La halle basse en fer au bout du Jardim do Coreto est le premier marché couvert de Tavira. Elle fut inaugurée le 30 juin 1887 après deux ans de travaux et était un marché alimentaire général, pas un marché aux poissons ; le bâtiment propre à la pêche, la Lota, se trouvait à côté, à l'est. Aujourd'hui la halle s'appelle Mercado da Ribeira et abrite des boutiques et des restaurants, et la cour sert aux concerts. Le commerce a déménagé en 1999, à l'ouverture du nouveau Mercado Municipal. Regardez le pignon sud avant d'entrer. On y voit la plaque "MM / INAUGURADO / EM / 1887", et les portails en fonte vert foncé ont été fabriqués en ville.
Avant 1887, le commerce se faisait dans des baraques en bois. La DGPC dit sur la place même, le Largo do Açougue dos Mareantes ; la municipalité dit près de l'hôtel de ville et sur la Praça da Constituição, l'actuelle Praça da República. Le problème était l'hygiène, et la réponse fut un marché couvert. Le projet date de 1876, le terrain fut choisi en 1879, et les travaux durèrent du 30 juin 1885 à l'inauguration, jour pour jour deux ans plus tard. Cela coûta une chapelle. Nossa Senhora do Loreto, du XVIe siècle, et quelques vieux bâtiments portuaires furent démolis pour faire de la place.
La halle est de plain-pied sur un soubassement bas en pierre. À l'intérieur, la fonte et le bois portent une toiture de tuiles et de verre avec un lanterneau qui n'envoie de lumière que dans les allées autour des deux pavillons en fer du centre. La façade principale donne sur le jardin, à l'ouest, avec des pilastres et un fronton triangulaire autour d'un double portail en plein cintre ; le pignon est, vers la Lota, est le plus simple. Les portails ont été fabriqués à la Serralharia do Largo do Trem, ici en ville. Le SIPA y voit un marché ordinaire, du type que le Portugal construisit jusqu'aux années 1950.
Ce n'est pas clair. Le SIPA et la municipalité écrivent lieutenant d'infanterie José Inácio de Melo Pereira Vasconcelos ; la DGPC écrit architecte António da Silva Meira, et une version plus tardive fait surveiller les travaux par Meira et lui fait dessiner la version finale. Peut-être les deux. La halle va avec le jardin voisin. Jardin, marché et quartier de la pêche à l'est furent la dernière étape du plan du XIXe siècle pour la rive du fleuve, et le coreto du jardin, coulé à Porto, arriva en 1890.
Le marché fonctionna jusqu'en 1999, quand le nouveau Mercado Municipal ouvrit sur l'Avenida D. Manuel I. En juillet 1998, la municipalité avait conclu un accord avec l'Instituto Superior Técnico pour un plan concernant le bâtiment, et en 1999-2000 la halle fut transformée en boutiques et restaurants ; les petites pièces le long du mur extérieur devinrent des boutiques, ouvertes à la fois sur la rue et sur la halle. Protégée, elle ne le fut jamais. La municipalité le demanda en 2007, et en 2010 le dossier fut abandonné parce que le bâtiment n'a pas de valeur nationale. C'est sans doute vrai. Elle est locale, et c'est justement ce qui compte.

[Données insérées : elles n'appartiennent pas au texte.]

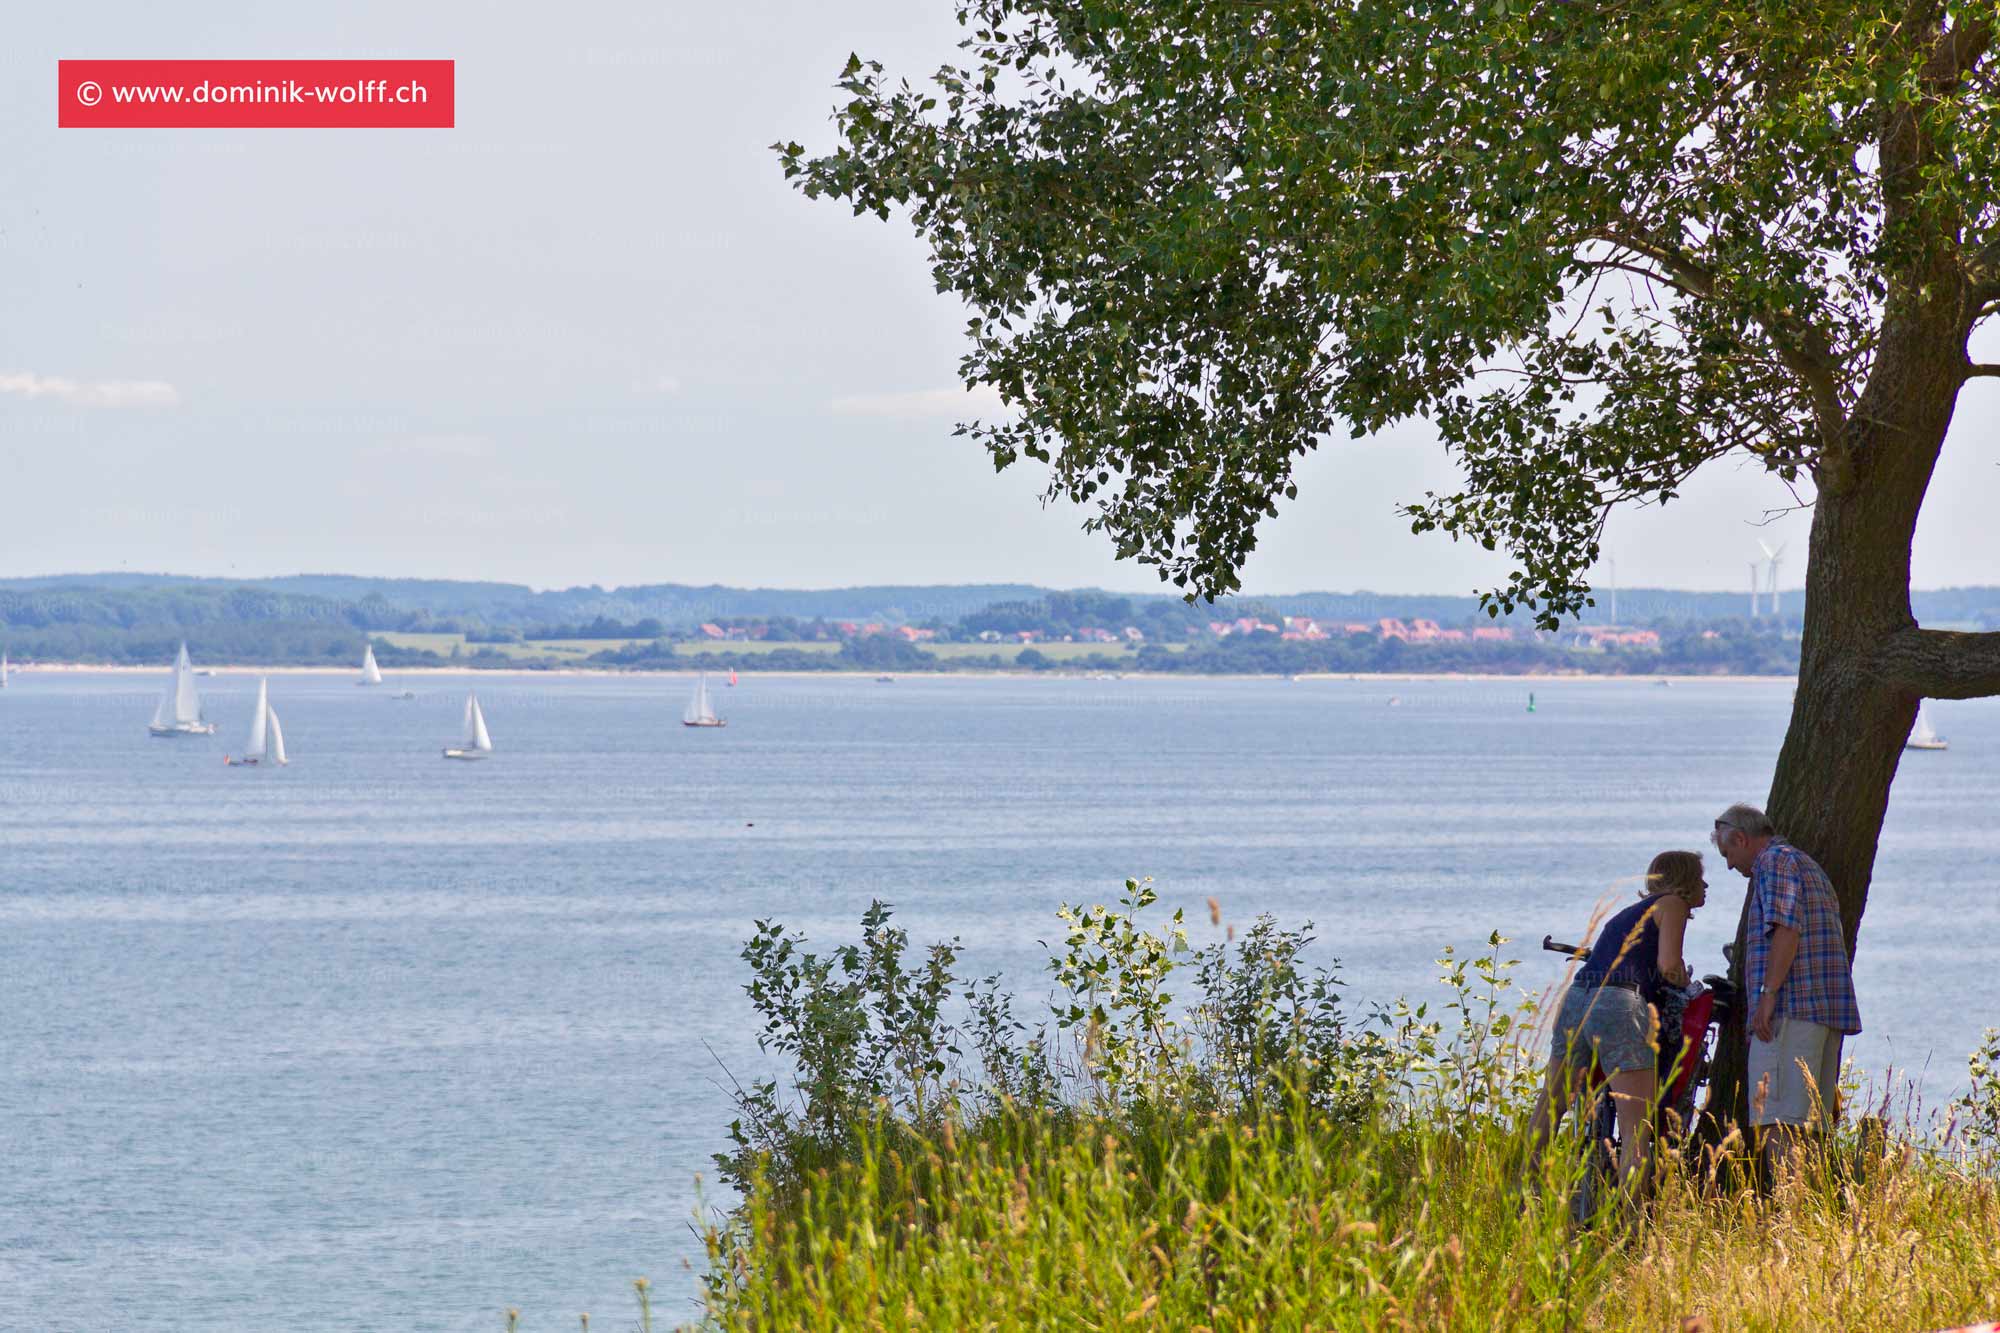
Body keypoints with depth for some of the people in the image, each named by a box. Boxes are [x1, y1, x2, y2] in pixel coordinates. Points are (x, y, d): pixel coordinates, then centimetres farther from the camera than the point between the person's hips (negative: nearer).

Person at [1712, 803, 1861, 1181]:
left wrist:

Entrez par le portail côté jardin et levez les yeux. La lumière vient du lanterneau au-dessus des deux pavillons, et le sol est en calçada portuguesa. Cherchez la plaque sur le pignon sud et les médaillons "CM / 1887" dans les impostes des arcs. La Feira da Dieta Mediterrânica, en 2026 du 3 au 6 septembre, utilise la halle pour des démonstrations gastronomiques, et l'ancienne Lota voisine est une scène de concert.
La rive du fleuve était le lieu de travail de la ville. Le plan du XIXe siècle pour la rive droite du Gilão plaça le jardin entre la place principale et le marché, et le marché entre le jardin et le quartier de la pêche, avec la Lota à l'est. Le poisson arrivait juste à côté. C'est aussi pourquoi le terrain était déjà bâti, avec des bâtiments portuaires et une chapelle qu'il fallut démolir. Le soubassement bas en pierre est là ; pourquoi, les sources ne le disent pas.
Le SIPA y voit un marché ordinaire, du type que le Portugal construisit jusqu'aux années 1950, et l'État abandonna le dossier de protection en 2010 parce que le bâtiment n'a pas de valeur nationale. Les deux sont vrais. Mais la halle est toujours là, avec sa fonte, ses portails et sa plaque de 1887, et parce qu'elle est devenue galerie au lieu d'être démolie, on peut parcourir un marché de ville portugais tout à fait ordinaire, tel qu'il était quand on construisait ce genre de chose. C'est plus intéressant que ne le pensait l'IGESPAR.